Lista de tareas:
a – Reproduce literalmente el fragmento del texto sobre Stanley y Mutesa que empieza con "A Stanley le" y sigue hasta "en su corte.".
b – Según el texto sobre Stanley y Mutesa, ¿es cierta cada afirmación? (i) Stanley visitó a Mutesa en abril de 1875. (ii) Mutesa invitó a los misioneros sobre todo por su interés en las doctrinas de Cristo. (iii) Los negreros de la corte de Mutesa eran europeos. Contesta sí o no y cita las palabras del texto que lo deciden.

Texto mostrado:
○ ○ ○

Henry M. Stanley había visitado a Mutesa, el kabaka de Buganda, en abril de 1875, cuando intentaba determinar si Livingstone y Burton tenían derecho a rechazar la pretensión de Speke de haber localizado la fuente del Nilo en el lago Victoria. Así pues, las expediciones al Nilo fueron las responsables del encuentro, trascendental para su nación, entre el kabaka y el explorador. Aunque Stanley no lo dijera, su éxito al persuadir al rey de que invitara a venir a Buganda a algunos misioneros cristianos se debió menos al interés de Mutesa por las doctrinas de Cristo que a las esperanzas del monarca de poder comprar rifles de retrocarga a cualquier europeo que decidiera venir a su país en respuesta a su invitación. Mutesa temía desde hacía tiempo que, sin esas armas, los egipcios «se comieran» a su país.

A Stanley le había sorprendido comprobar que los negreros árabes presentes en la corte de Mutesa compraban al kabaka suficientes esclavos como para hacer de Uganda, según sus palabras, «la fuente septentrional del tráfico de esclavos [de África oriental]». De modo que su intención al pedir a Mutesa que mandara llamar a evangelizadores cristianos había sido contrarrestar la influencia de los traficantes de esclavos musulmanes en su corte.

○ ○ ○

Datos mostrados:
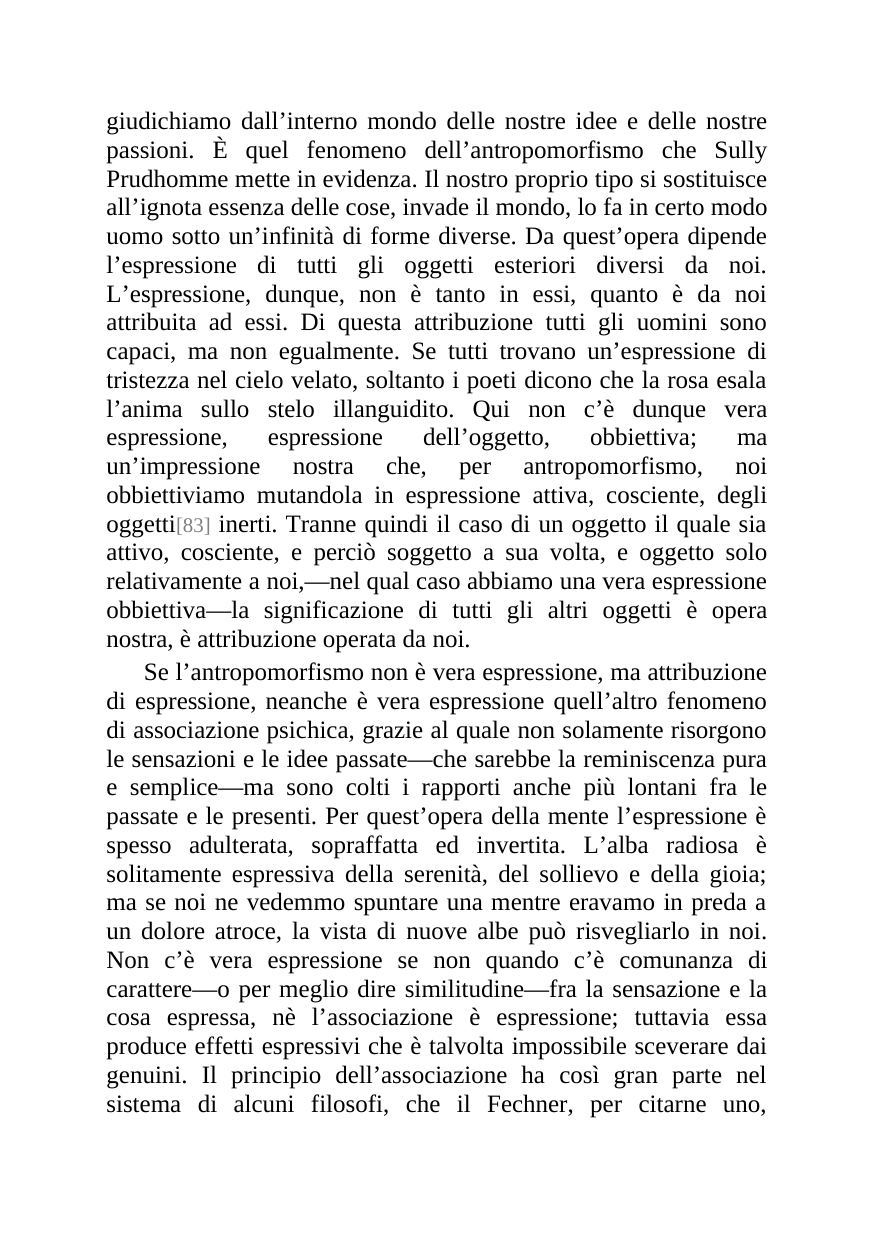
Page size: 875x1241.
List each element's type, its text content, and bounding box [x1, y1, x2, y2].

○ ○ ○

Respuestas por tarea:
a –
A Stanley le había sorprendido comprobar que los negreros árabes presentes en la corte de Mutesa compraban al kabaka suficientes esclavos como para hacer de Uganda, según sus palabras, «la fuente septentrional del tráfico de esclavos [de África oriental]». De modo que su intención al pedir a Mutesa que mandara llamar a evangelizadores cristianos había sido contrarrestar la influencia de los traficantes de esclavos musulmanes en su corte.

b –
(i) Sí: «Henry M. Stanley había visitado a Mutesa, el kabaka de Buganda, en abril de 1875».
(ii) No: «se debió menos al interés de Mutesa por las doctrinas de Cristo que a las esperanzas del monarca de poder comprar rifles de retrocarga».
(iii) No: «los negreros árabes presentes en la corte de Mutesa».